Eu era uma menina muito tímida quando criança. Penso que, por isso, preferia ficar na reserva, vendo os outros jogando em campo. Isso não só na aula de educação física, mas na minha vida toda, até pouco tempo atrás.

Eu ficava olhando, analisando todas essas pessoas. Eu sentia que não conseguia me encaixar em nenhum grupo.

Depois cresci. Entrei na faculdade e me vi sozinha de novo. Parecia que todas essas pessoas pensavam muito diferente de mim. De certa forma, eram entediantes. Eu nem fazia questão de puxar papo.

Eram raras as pessoas com as que eu podia ter uma conversa interessante. Algo que fugisse de fofocas e julgamentos. Gente com quem eu me sentia à vontade para falar sobre as minhas ideias, meus medos, meus questionamentos. Com quem eu me sentisse, de fato, sendo eu, sem nenhuma máscara ou rótulo, sem fingir ser alguém só para impressionar (ou, pelo menos, para não desiludir).

Eu me culpei.

Com o tempo, me vi cada vez mais só. Mas sabia que não era possível que eu fosse a única louca do mundo querendo fazer a diferença nele. Que só eu me importasse, que só eu quisesse mudar e melhorar como pessoa, que só eu quisesse impactar a vida de alguém.

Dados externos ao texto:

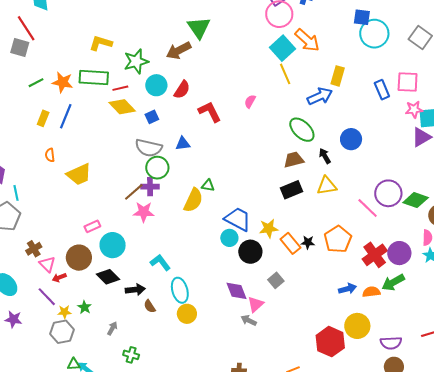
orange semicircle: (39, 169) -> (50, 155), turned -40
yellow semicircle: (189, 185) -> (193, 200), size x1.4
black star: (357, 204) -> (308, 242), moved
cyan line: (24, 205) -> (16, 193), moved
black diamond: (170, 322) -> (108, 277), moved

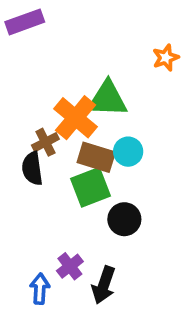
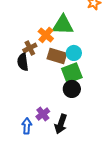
orange cross: (76, 118) -> (46, 35), size x0.7
green square: (91, 187) -> (72, 73), moved

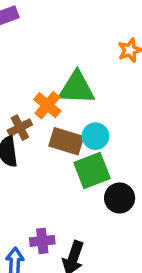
black circle: (72, 89) -> (120, 198), moved
purple cross: (43, 114) -> (42, 241), turned 32

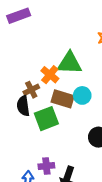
green square: (92, 170) -> (46, 119), moved

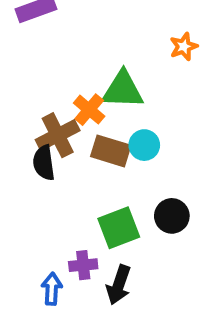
brown cross: (31, 90) -> (58, 135), size x1.5
green square: (46, 119) -> (119, 228), moved

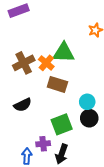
brown cross: (58, 135) -> (24, 63), moved
cyan circle: (144, 145) -> (87, 102), moved
black semicircle: (44, 163) -> (23, 105), moved, turned -108

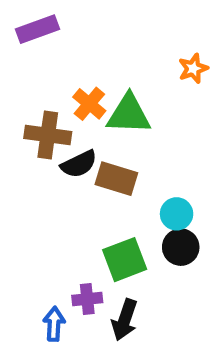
brown cross: (24, 63) -> (48, 135), turned 35
orange cross: (46, 63) -> (89, 104), moved
black semicircle: (23, 105) -> (79, 164), moved

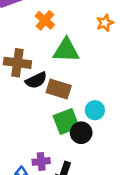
orange cross: (89, 104) -> (45, 20), moved
black circle: (181, 247) -> (81, 133), moved
green square: (125, 260) -> (66, 121), moved

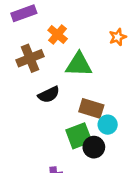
brown cross: (17, 63) -> (30, 58), moved, turned -30
brown rectangle: (59, 89) -> (91, 108), moved

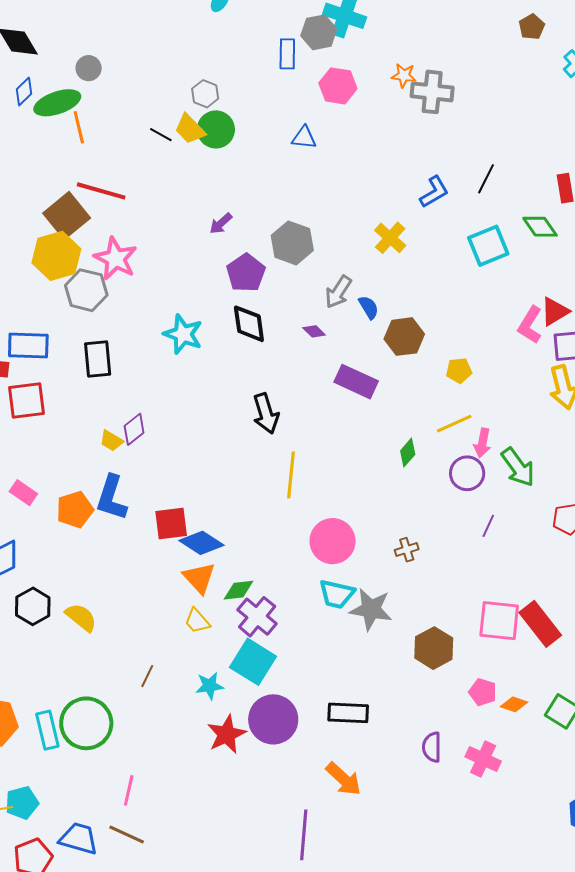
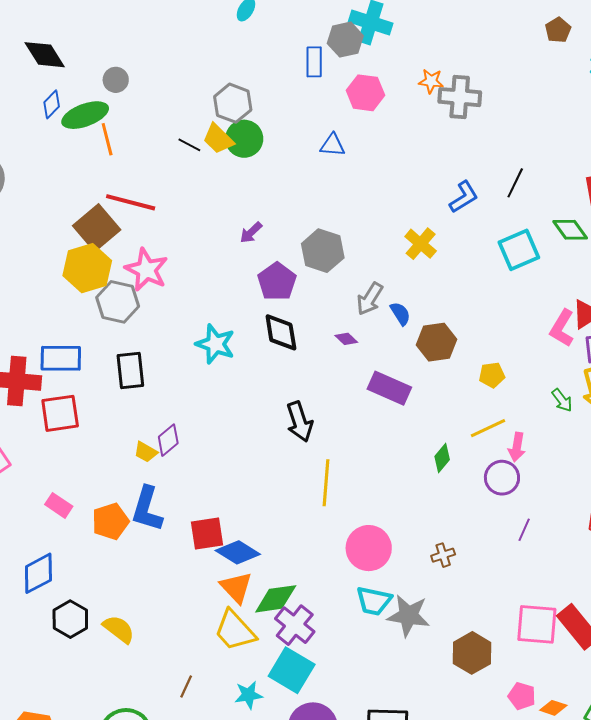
gray hexagon: (205, 94) -> (233, 103), size x1.4
green arrow: (518, 467) -> (562, 400), moved, size x0.6
green diamond: (239, 590) -> (276, 599), size x1.4
yellow trapezoid: (197, 621) -> (235, 630), size x1.6

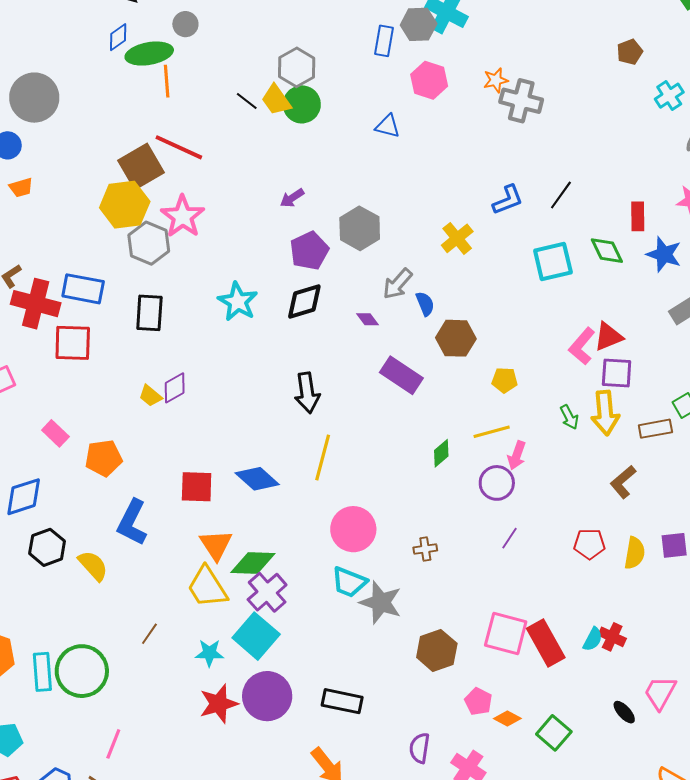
orange star: (431, 81) -> (496, 80), turned -30
black diamond: (281, 332) -> (304, 302), turned 72
blue L-shape: (147, 509) -> (132, 522), moved
blue diamond: (238, 552) -> (257, 479), moved

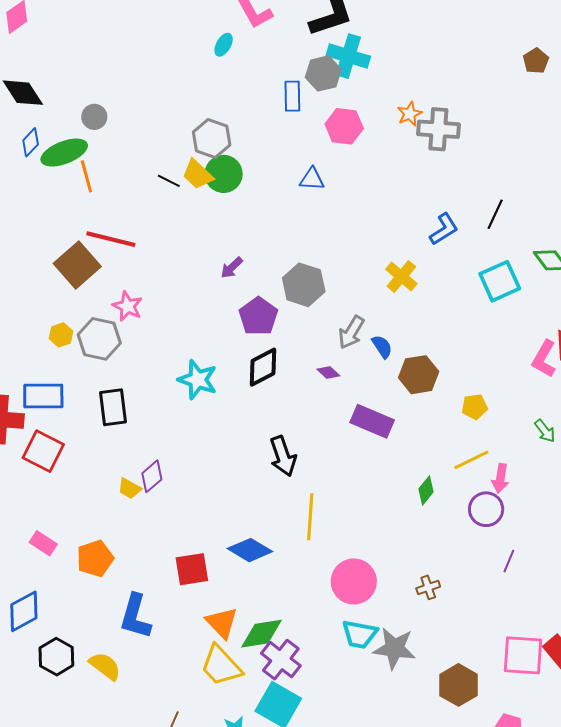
yellow hexagon: (125, 205) -> (61, 335), moved, size x0.5
pink star: (183, 216) -> (128, 306), size x0.7
red square: (73, 343) -> (43, 451), turned 36

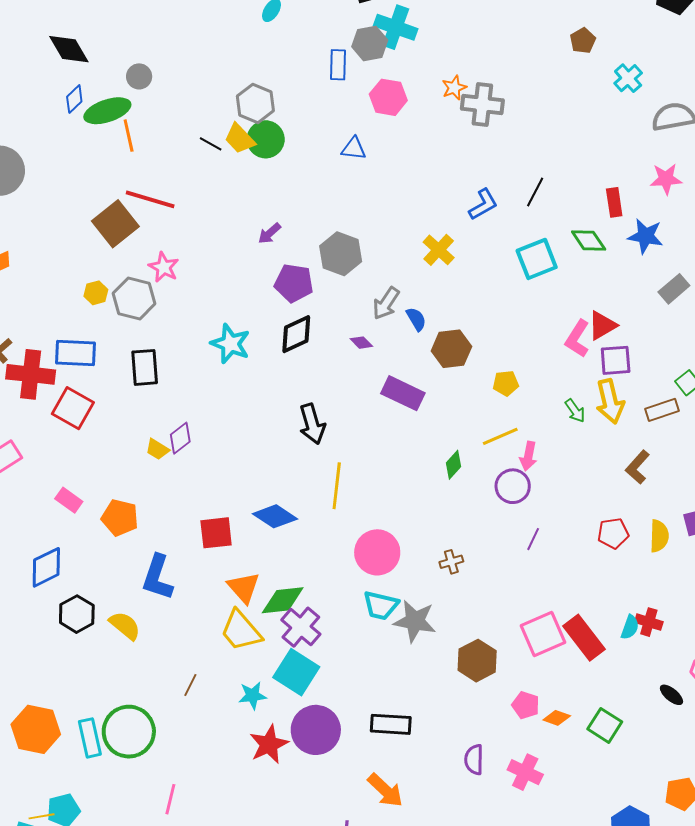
purple pentagon: (258, 316) -> (294, 283), turned -30
orange pentagon: (95, 558) -> (120, 518), turned 30
pink square: (523, 655) -> (543, 634), turned -30

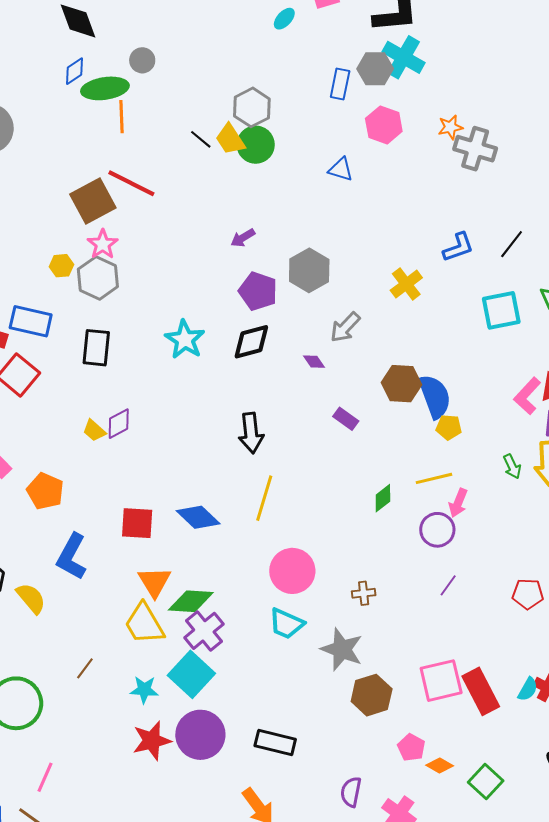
pink star: (164, 267) -> (103, 244), moved
blue semicircle: (416, 319) -> (435, 396), moved, size x1.8
purple rectangle: (403, 393) -> (346, 419), size x0.6
gray star: (415, 621) -> (342, 649), moved

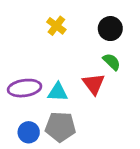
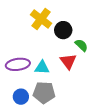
yellow cross: (56, 26) -> (41, 19), size x1.5
black circle: (110, 29) -> (63, 30), moved

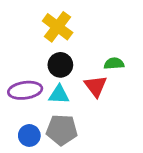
black circle: (63, 30) -> (60, 65), moved
green semicircle: (81, 45) -> (114, 63), turned -48

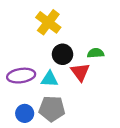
black circle: (60, 65) -> (63, 54), moved

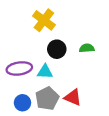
red triangle: (80, 72) -> (73, 97), moved, turned -30
gray pentagon: (52, 109) -> (47, 98), turned -30

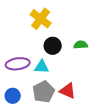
blue circle: (22, 103) -> (13, 96), moved

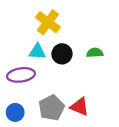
cyan triangle: (42, 67) -> (37, 52), moved

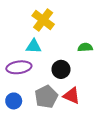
black circle: (62, 54) -> (61, 69), moved

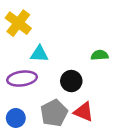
yellow cross: (43, 20) -> (18, 23), moved

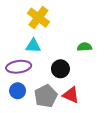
yellow cross: (18, 23) -> (38, 18), moved
blue circle: (16, 118) -> (18, 91), moved

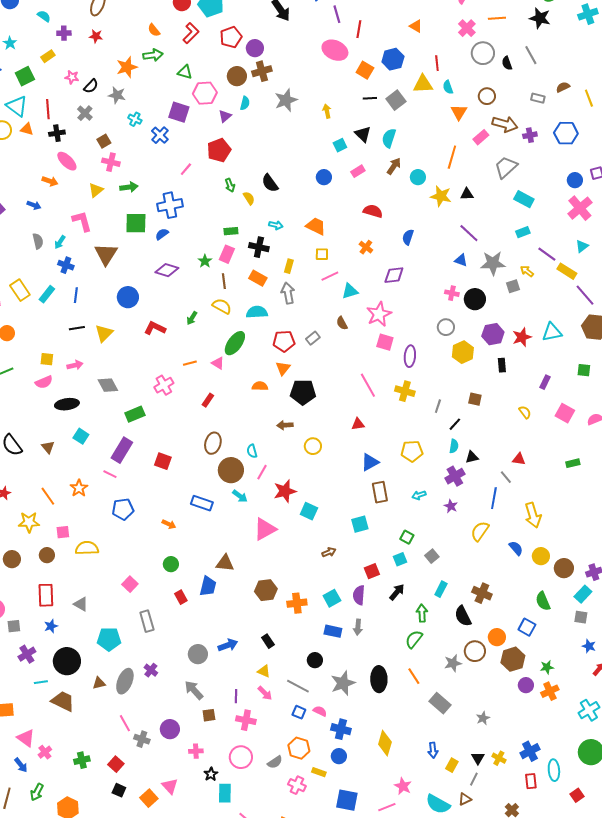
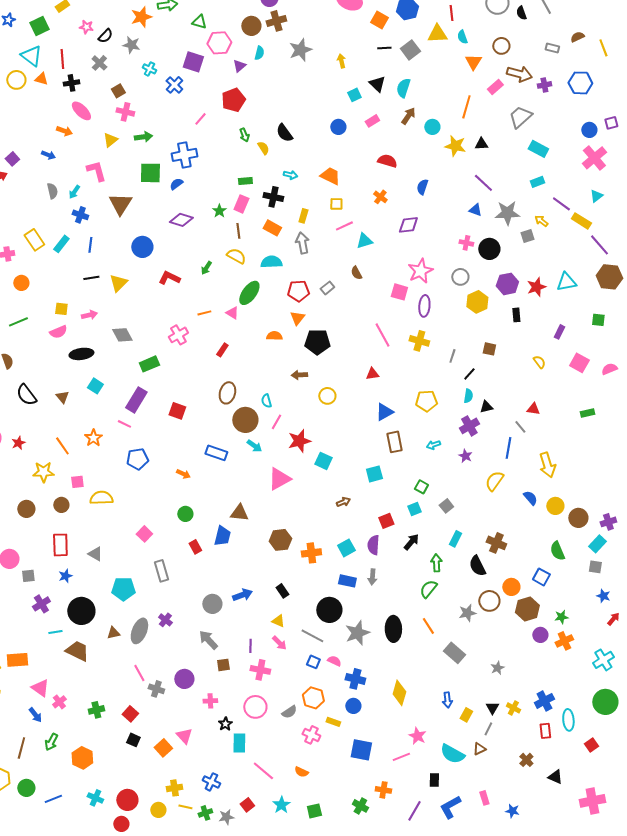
pink star: (379, 314) -> (420, 271), moved
black circle: (315, 660) -> (329, 610), size x1.6

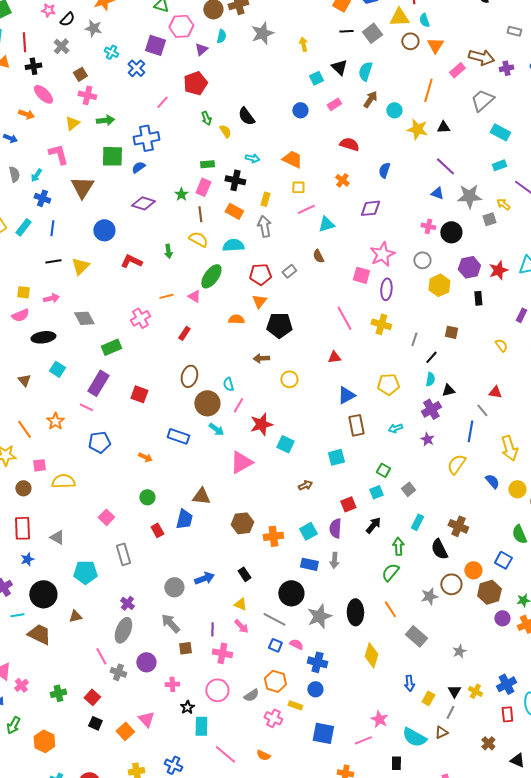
brown circle: (501, 46) -> (410, 41), moved
green arrow: (206, 268) -> (168, 251), turned -40
gray ellipse: (139, 631) -> (123, 630), moved
yellow diamond: (399, 693) -> (371, 655), moved

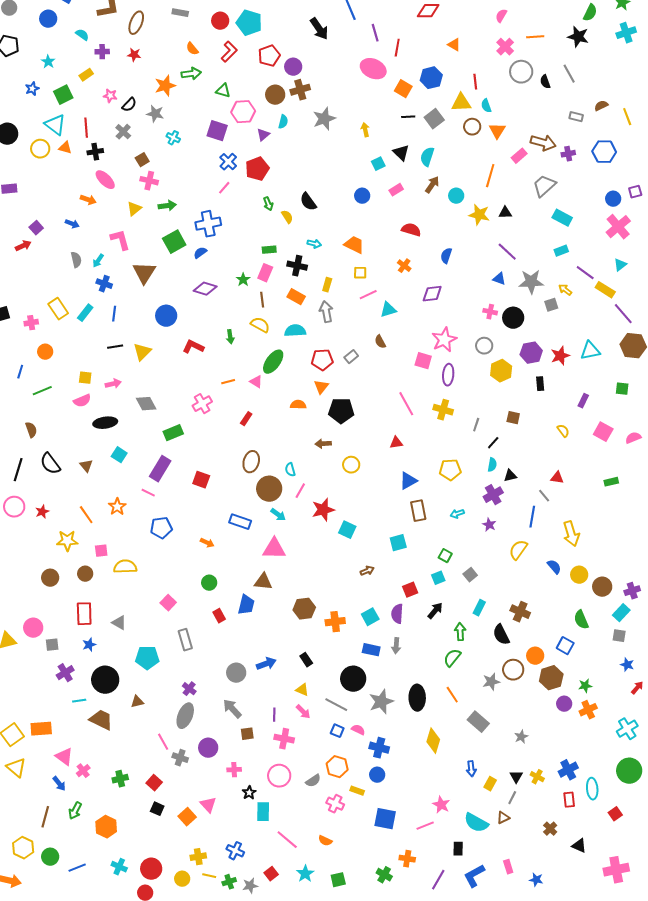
blue cross: (136, 68) -> (228, 162), moved
green square: (112, 156) -> (174, 242), turned -30
pink triangle: (241, 462) -> (274, 549), moved, turned 30

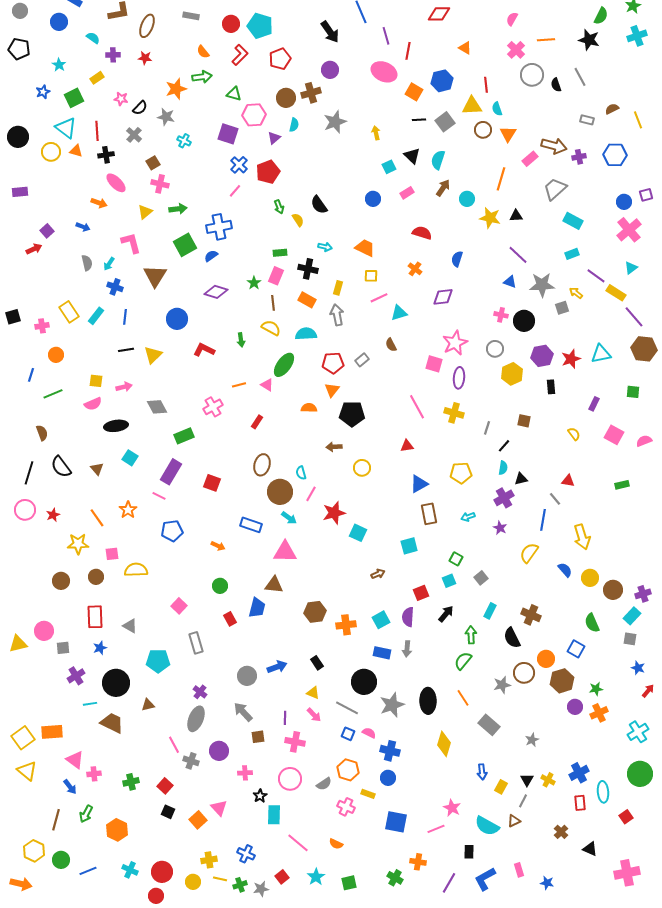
purple circle: (293, 67) -> (330, 70), moved
pink cross: (83, 771) -> (94, 774), turned 32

Então descobri que não estava só.

Eu comecei a conhecer mais e mais pessoas que estavam na mesma vibe que eu. Gente que me entende, que completa a frase quando não acho a palavra certa, que diz “eu também!”. Gente com tanto brilho no olho quando eu.

Porque a verdade é que existe uma galera que também se importa.

O problema é que pessoas assim, como nós (se você está lendo este texto, você também é uma delas), temos a tendência de nos esconder. Criamos fantasias e personagens para tentar ser igual aos outros. Você começa a se vestir igual, falar igual, agir igual. E enquanto mais igual você é, mais você se distancia de você mesmo, e menos você consegue se conectar com pessoas que também são diferentes. Por que, no fundo, todos somos diferentes, todos somos únicos.

Quando eu deixei de lado a minha máscara e comecei a me comunicar com as outras pessoas a partir da minha verdade e do que eu acredito, as outras pessoas também foram tirando as suas.

Então eu te pergunto: qual é a sua máscara?

Pois é, no fundo somos nós quem criamos a nossa própria solidão.

Por aqui, vou te dar algumas dicas para você começar a criar conexões verdadeiras com as outras pessoas. Elas funcionaram para mim e espero que possam servir para você!

• Desapegue de quem não te faz bem.

Esses dias, eu li a seguinte frase: “se não te da sossego, é amor, não apego”. Fico pensando em como isso é bem verdade. Não quero dizer que as pessoas sejam descartáveis, mas acredito que a gente perde tempo e energia demais tentando manter na nossa vida gente que não nos faz bem e investe pouco naqueles que nos trazem sossego.

• Ache sua turma

Existem pessoas por aí que também pensam como você. O desafio é encontrá-las! Felizmente, hoje a internet dá uma mãozinha nesse sentido e, você pode achar a sua turma facilmente em blogs, fóruns, grupos e redes sociais, por exemplo. Que tal ir naquela página no Facebook que você adora e trocar uma ideia com alguém por lá?

• Use a sua vulnerabilidade.

E se você quer aprender a se conectar com as pessoas a partir da sua verdade, deixo como dica o TED da Brene Brown. Nele, ela ensina o poder da vulnerabilidade.